India's largest software services provider, Tata Consultancy Services on Tuesday said it has updated its Quartz solution to enable central banks and financial institutions to support the entire lifecycle of Central Bank Digital Currency (CBDC) issuance, book-keeping and transactions.

TCS says its Quartz solution provides the capability to issue, trade and settle a variety of traditional as well as tokenised assets, and handle payment transactions. It bridges the conventional and digital world, helping organisations manage issuance and transactions of various kinds of digital assets, without the need for a central third party, the company says in a statement.

With the enhanced solution, central banks will be able to manage the issuance and distribution of CBDCs while commercial banks can transact with other banks and payment services providers using CBDCs as well as offer their customers the ability to hold CBDC balances, the IT company says.
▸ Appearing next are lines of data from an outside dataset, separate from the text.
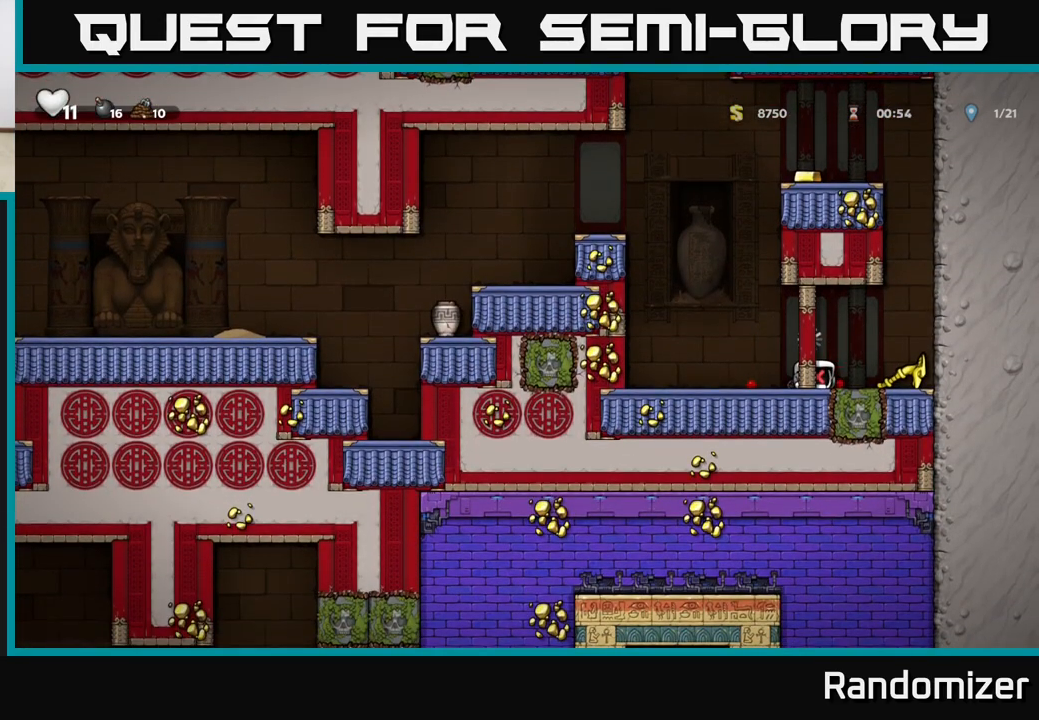
{"buttons": [], "left_stick": "center", "right_stick": "center", "events": []}
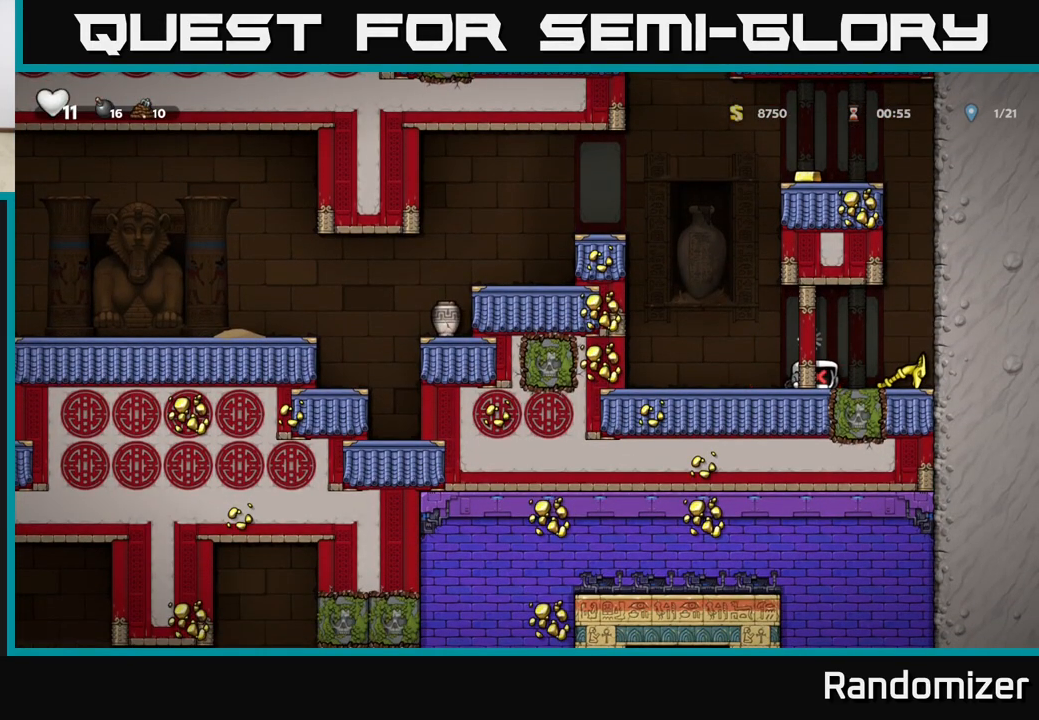
{"buttons": [], "left_stick": "center", "right_stick": "center", "events": []}
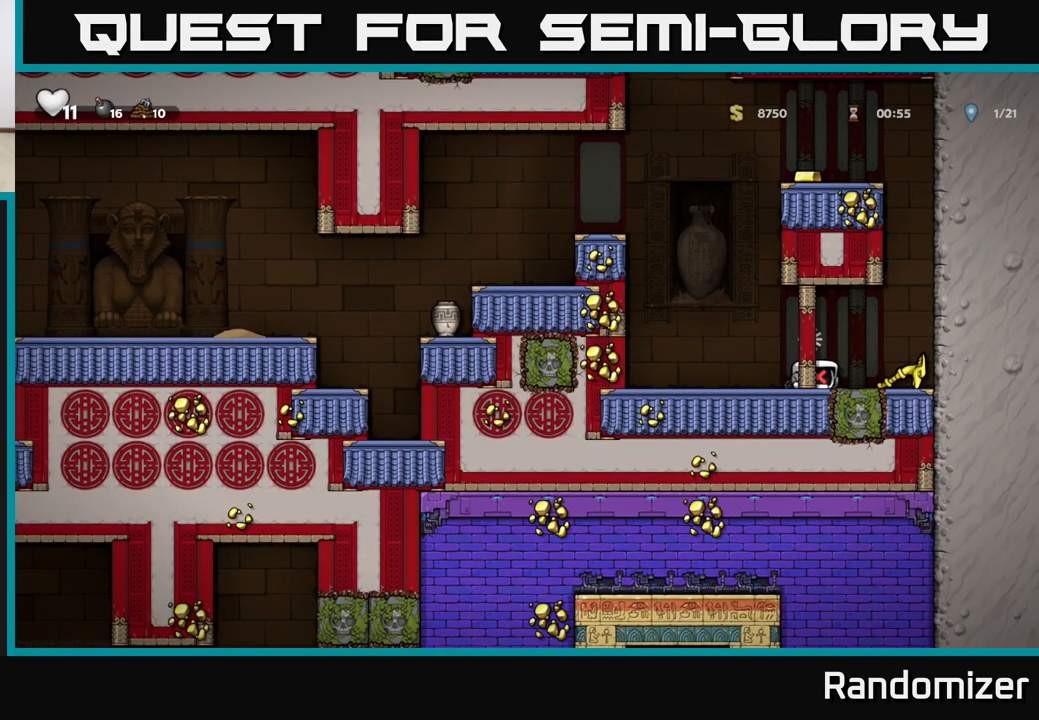
{"buttons": [], "left_stick": "down", "right_stick": "center", "events": [[167, "left_stick", "right"], [483, "left_stick", "down"]]}
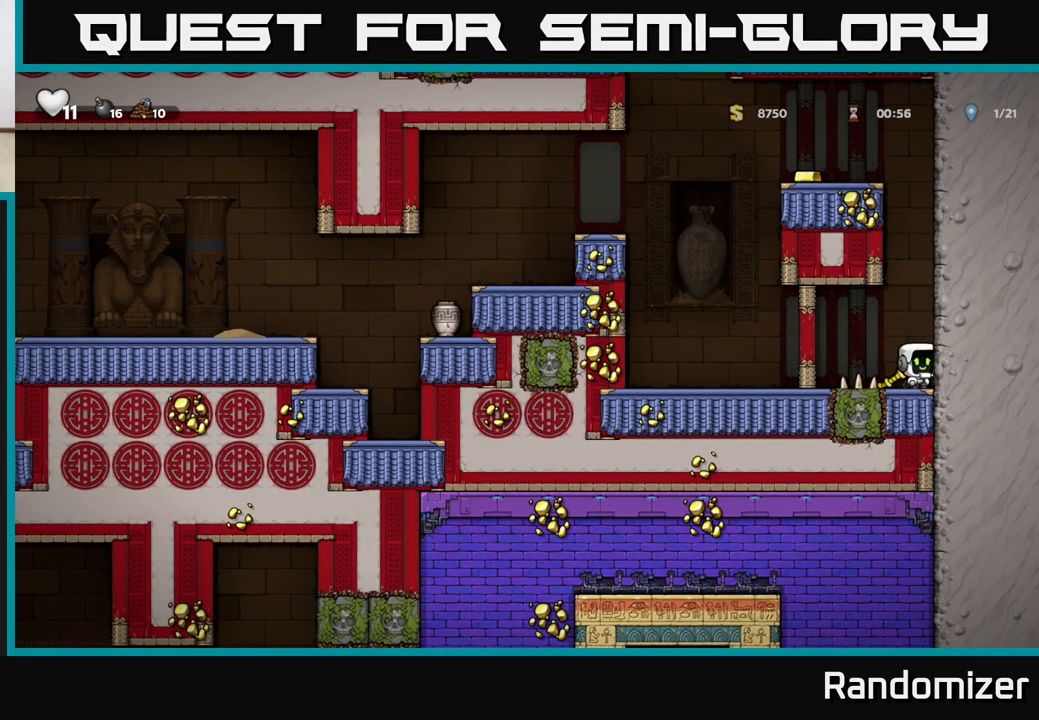
{"buttons": [], "left_stick": "left", "right_stick": "center", "events": [[33, "X", "down"], [67, "X", "up"], [117, "left_stick", "left"], [133, "A", "down"], [267, "A", "up"]]}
"Central banks around the world are experimenting with CBDCs in their efforts to transform payments and settlements and create an open and safe monetary system that encourages innovation. We have extended the capabilities of our Quartz solution to help our customers in central banking, financial services, payments, and other industries to adapt to this strategic transformation," says Vivekanand Ramgopal, president, BFSI Products and Platforms, TCS.

This comes four days after the Reserve bank of India (RBI) released a concept note on Central Bank Digital Currency (CBDC), saying it will soon commence pilot launches of the Digital Rupee (e₹) for specific use cases.
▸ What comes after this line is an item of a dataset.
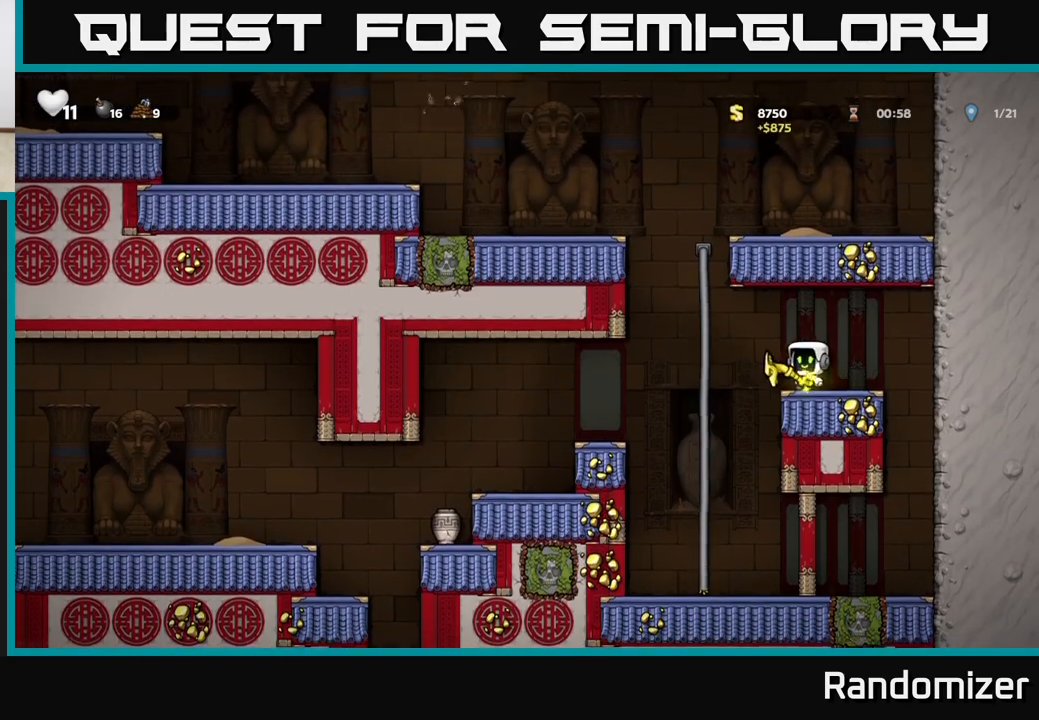
{"buttons": [], "left_stick": "left", "right_stick": "center", "events": [[17, "A", "up"]]}
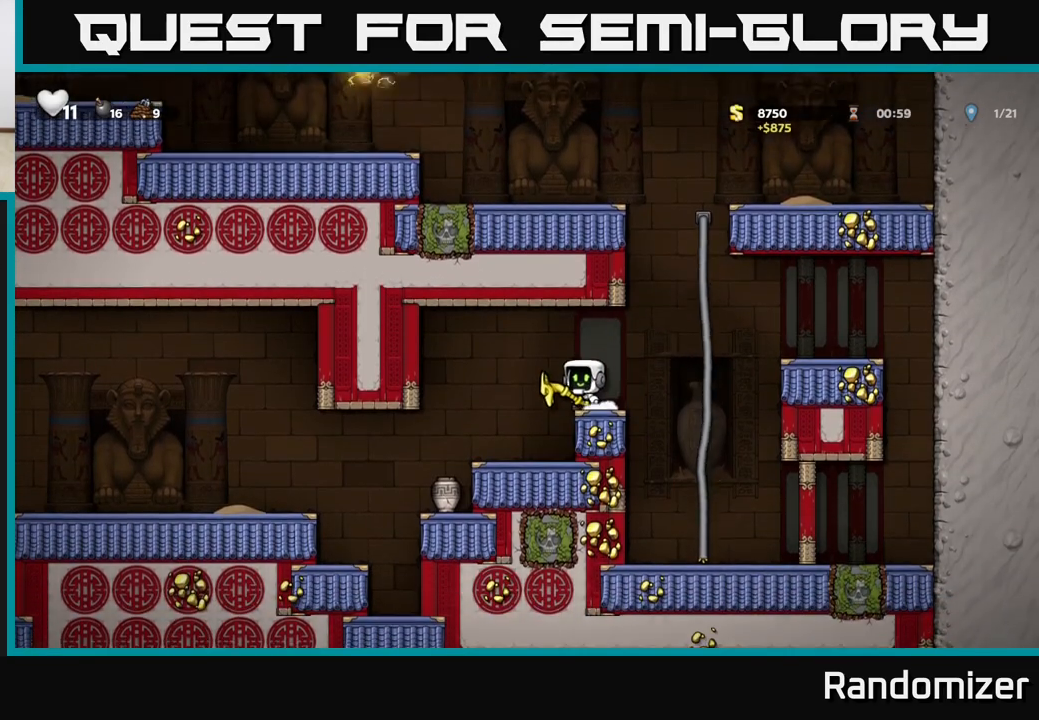
{"buttons": [], "left_stick": "left", "right_stick": "center", "events": [[83, "left_stick", "center"], [417, "left_stick", "left"]]}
The Reserve Bank broadly defines CBDC as the legal tender issued by a central bank in a digital form. It is akin to sovereign paper currency but takes a different form, exchangeable on par with the existing currency and shall be accepted as a medium of payment, legal tender and a safe store of value. CBDCs would appear as liability on a central bank's balance sheet.

CBDCs would not be mined like private cryptocurrencies, the RBI said last week. Only the central bank would be authorised to issue the CBDC.

The digital equivalent of government-issued bank notes, a CBDC can help a central bank move towards a globalised, secure, cost-effective, and traceable payments settlement system, while also promoting financial inclusion and helping counter threats that can arise from unregulated cryptocurrency markets, the IT firm says.

The use of distributed ledger technology in a permissioned blockchain model makes CBDC deployment architecturally different from other crypto assets, while its real-time connectivity between market participants will ensure instant payments and reduced transaction costs, it adds.

The Quartz solution's configurable account structure is designed to bring in flexibility to support each country or region's CBDC adoption model guided by the local monetary policy and financial inclusion strategies, the IT services provider says. This account structure allows CBDC balances to be held in consolidated as well as segregated form, along with near real-time synchronisation with central bank systems.